## Directions for this task
Rewrite every line of the items below as a numbered list, skipping blank lines. Leave the pictures out.

Plotted data images:
=====
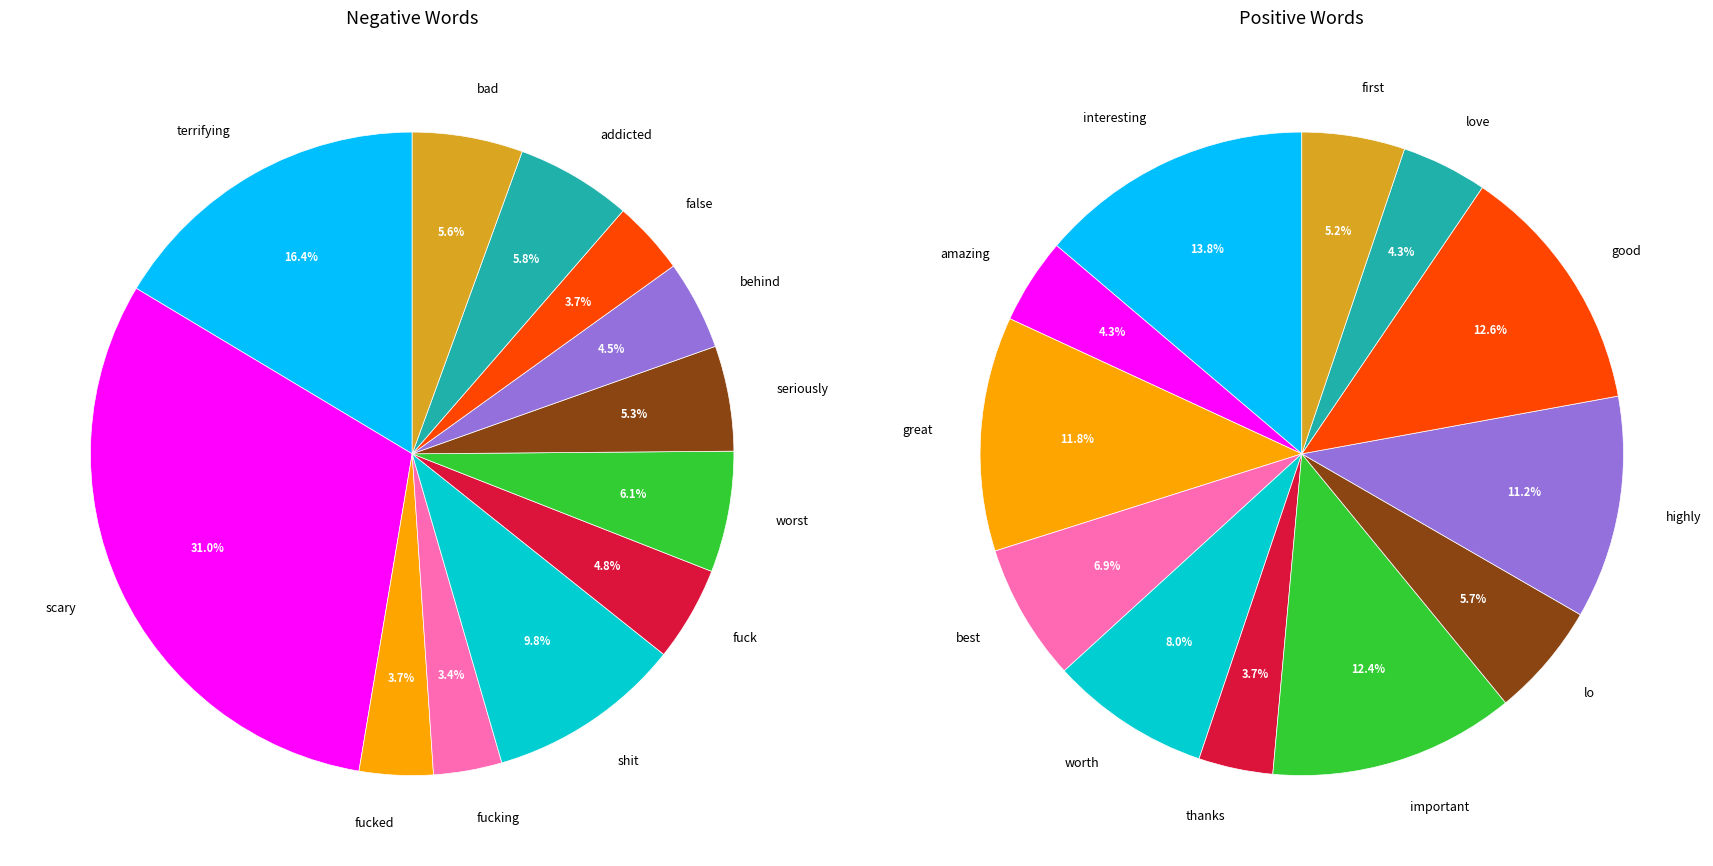

What percentage is the negative_values slice, to the nearest percent?

16%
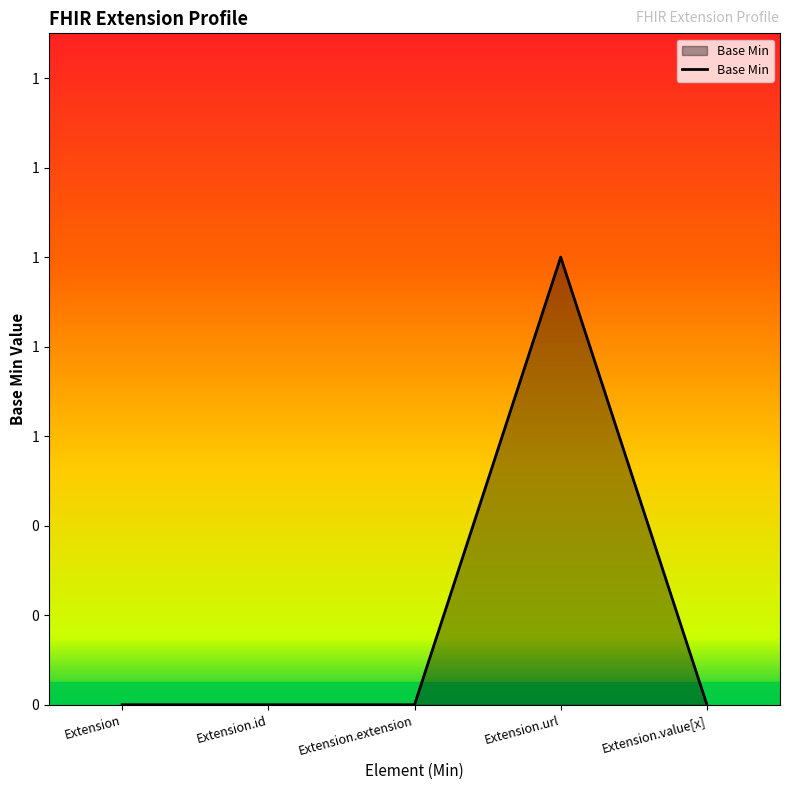

Is this an area chart (filled region under the line)?

Yes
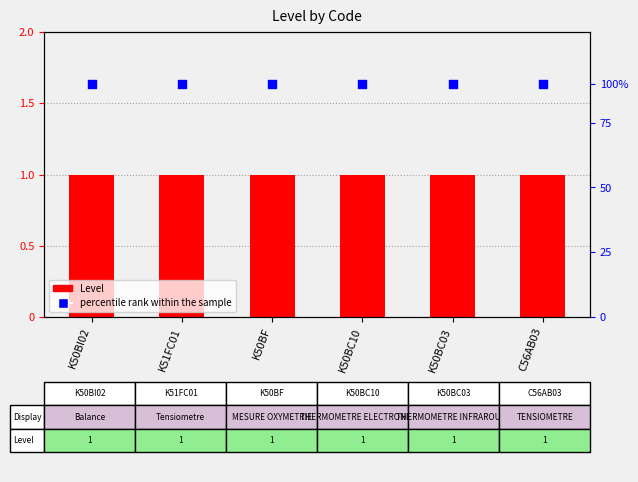

At which category is the sum across all series the highest?

K50BI02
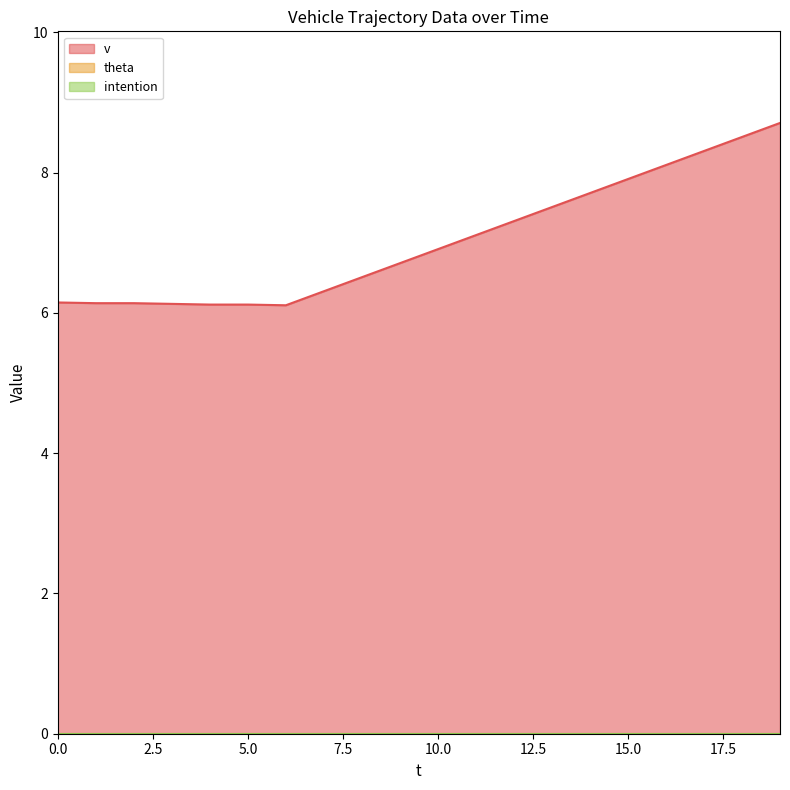

The value of intention at 1 is 0.0. True or false?

True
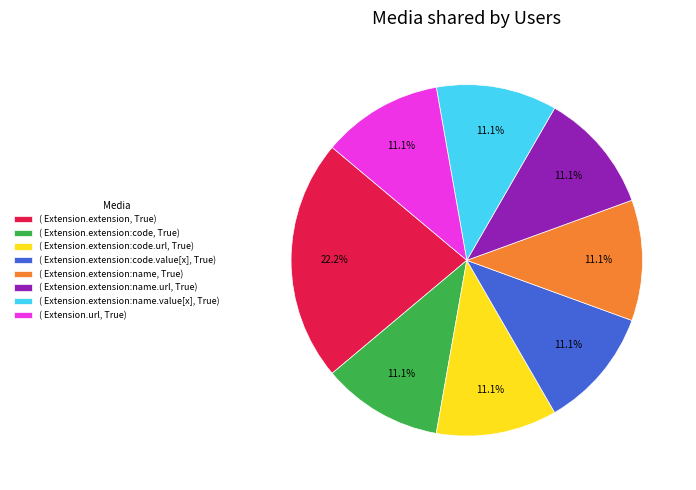

Approximately how many times larger is the value at ( Extension.extension, True) compared to ( Extension.extension:code.url, True)?

2.0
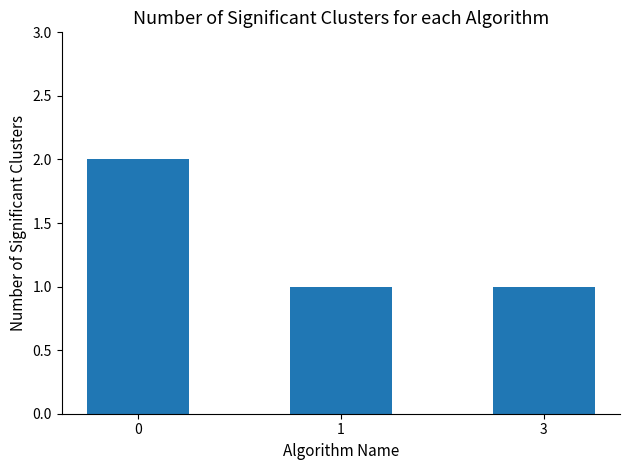

What is the difference between the maximum and second lowest values?

1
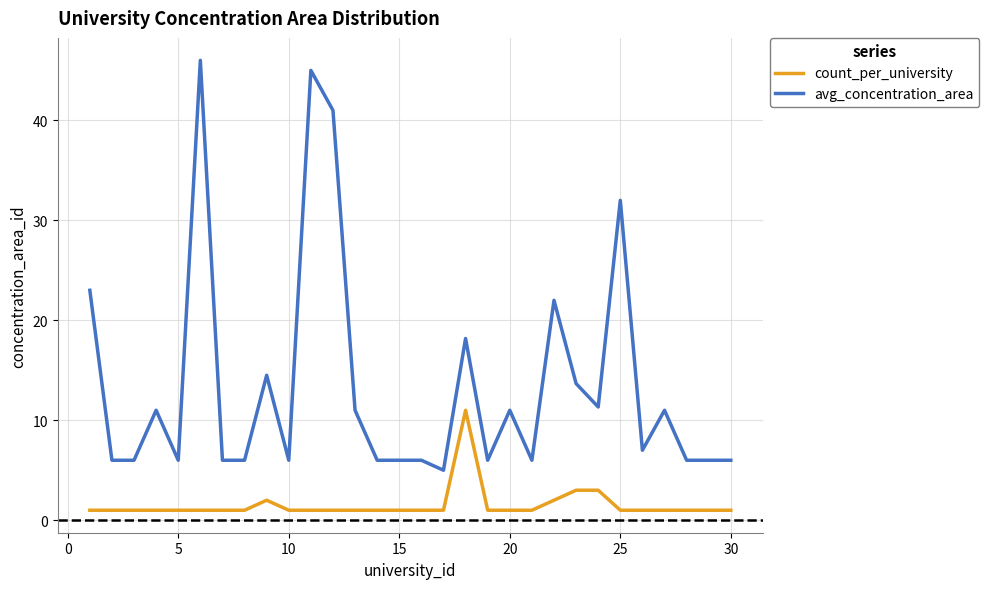

Reading left to right, list all the values displayed in this chart.

count_per_university: 1.0	1.0	1.0	1.0	1.0	1.0	1.0	1.0	2.0	1.0	1.0	1.0	1.0	1.0	1.0	1.0	1.0	11.0	1.0	1.0	1.0	2.0	3.0	3.0	1.0	1.0	1.0	1.0	1.0	1.0
avg_concentration_area: 23.0	6.0	6.0	11.0	6.0	46.0	6.0	6.0	14.5	6.0	45.0	41.0	11.0	6.0	6.0	6.0	5.0	18.2	6.0	11.0	6.0	22.0	13.7	11.3	32.0	7.0	11.0	6.0	6.0	6.0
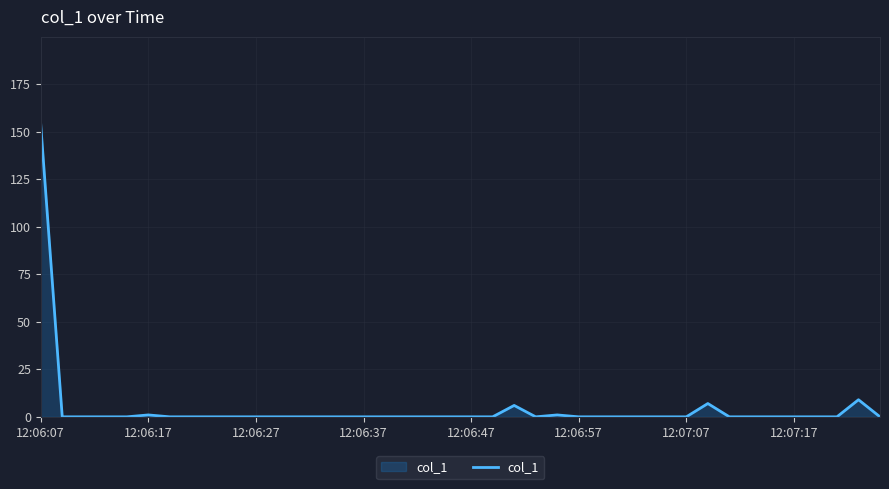

Reading left to right, what are all the values shown in this chart?

153.8	0.0	0.0	0.0	0.0	1.0	0.0	0.0	0.0	0.0	0.0	0.0	0.0	0.0	0.0	0.0	0.0	0.0	0.0	0.0	0.0	0.0	6.0	0.0	1.0	0.0	0.0	0.0	0.0	0.0	0.0	7.0	0.0	0.0	0.0	0.0	0.0	0.0	9.0	0.0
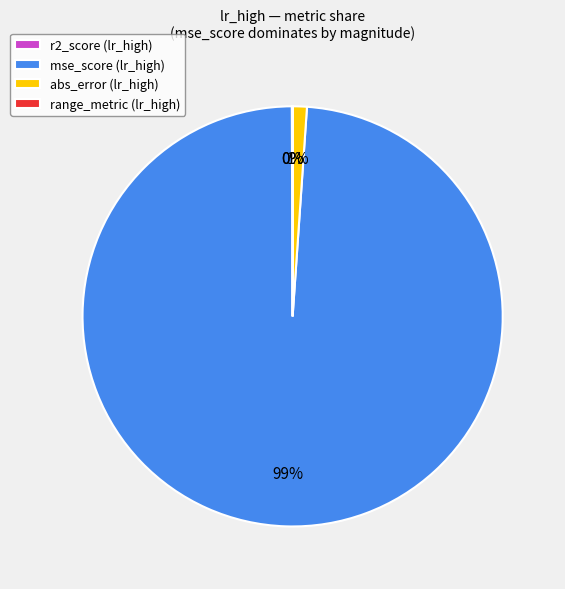

Is there a majority slice in this chart?

Yes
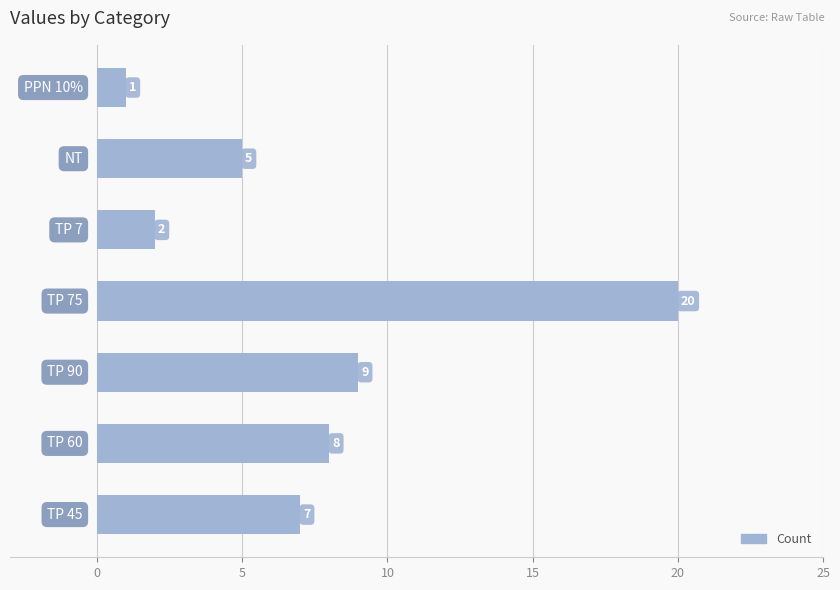

What is the greatest value displayed?

20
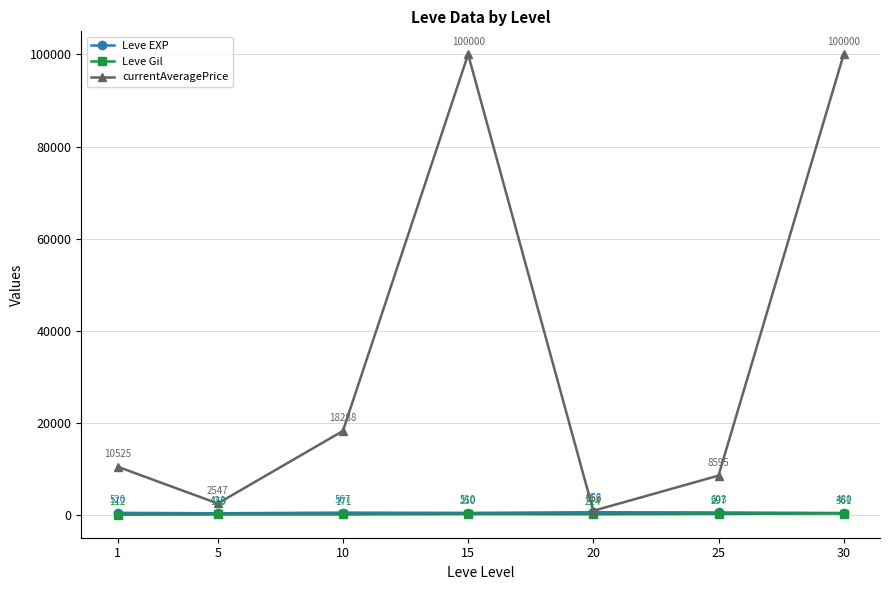

At which label is Leve Gil closest to 236?

15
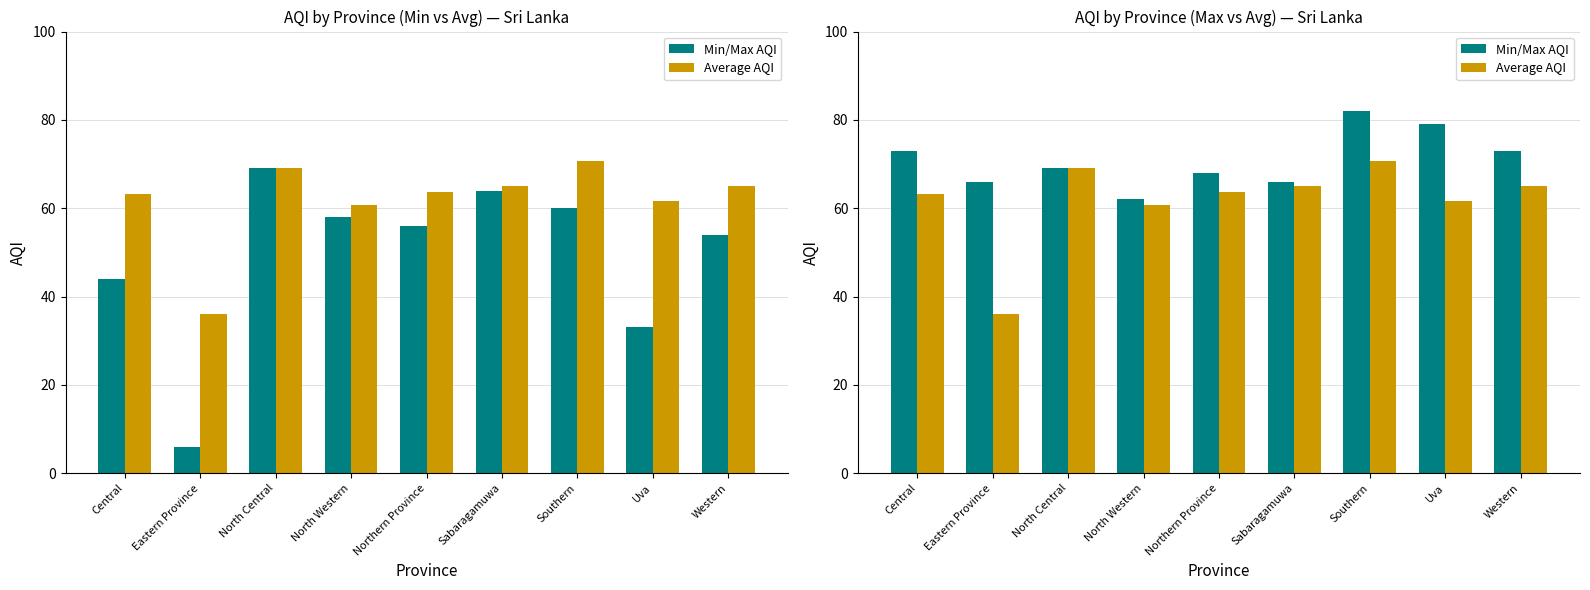

Which series has the widest spread of values?

Average AQI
=====
## Solution for this exercise
1. What percentage is the negative_values slice, to the nearest percent?
2. 16%
3. Is this an area chart (filled region under the line)?
4. Yes
5. At which category is the sum across all series the highest?
6. K50BI02
7. The value of intention at 1 is 0.0. True or false?
8. True
9. Approximately how many times larger is the value at ( Extension.extension, True) compared to ( Extension.extension:code.url, True)?
10. 2.0
11. What is the difference between the maximum and second lowest values?
12. 1
13. Reading left to right, list all the values displayed in this chart.
14. count_per_university: 1.0	1.0	1.0	1.0	1.0	1.0	1.0	1.0	2.0	1.0	1.0	1.0	1.0	1.0	1.0	1.0	1.0	11.0	1.0	1.0	1.0	2.0	3.0	3.0	1.0	1.0	1.0	1.0	1.0	1.0
15. avg_concentration_area: 23.0	6.0	6.0	11.0	6.0	46.0	6.0	6.0	14.5	6.0	45.0	41.0	11.0	6.0	6.0	6.0	5.0	18.2	6.0	11.0	6.0	22.0	13.7	11.3	32.0	7.0	11.0	6.0	6.0	6.0
16. Reading left to right, what are all the values shown in this chart?
17. 153.8	0.0	0.0	0.0	0.0	1.0	0.0	0.0	0.0	0.0	0.0	0.0	0.0	0.0	0.0	0.0	0.0	0.0	0.0	0.0	0.0	0.0	6.0	0.0	1.0	0.0	0.0	0.0	0.0	0.0	0.0	7.0	0.0	0.0	0.0	0.0	0.0	0.0	9.0	0.0
18. Is there a majority slice in this chart?
19. Yes
20. What is the greatest value displayed?
21. 20
22. At which label is Leve Gil closest to 236?
23. 15
24. Which series has the widest spread of values?
25. Average AQI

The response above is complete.